> [What the task asks] For the string "Untitled", state how many lines of the data hold it. Give nothing besides the number.

# # # # #

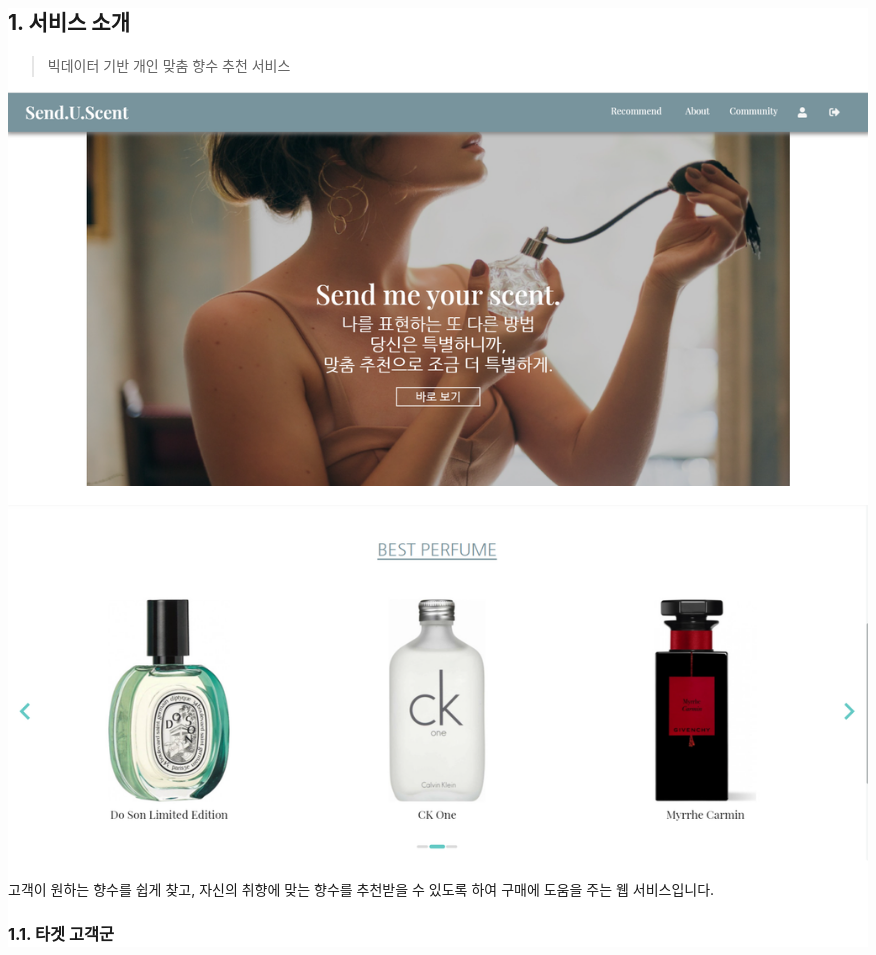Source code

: ## **1. 서비스 소개**

> 빅데이터 기반 개인 맞춤 향수 추천 서비스
> 

![Untitled](README%20e9ee94eddc584bf2bf7bf31d1bf8dd2b/Untitled%201.png)

![Untitled](README%20e9ee94eddc584bf2bf7bf31d1bf8dd2b/Untitled%202.png)

고객이 원하는 향수를 쉽게 찾고, 자신의 취향에 맞는 향수를 추천받을 수 있도록 하여 구매에 도움을 주는 웹 서비스입니다.

### **1.1. 타겟 고객군**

# # # # #

> [Task response] 2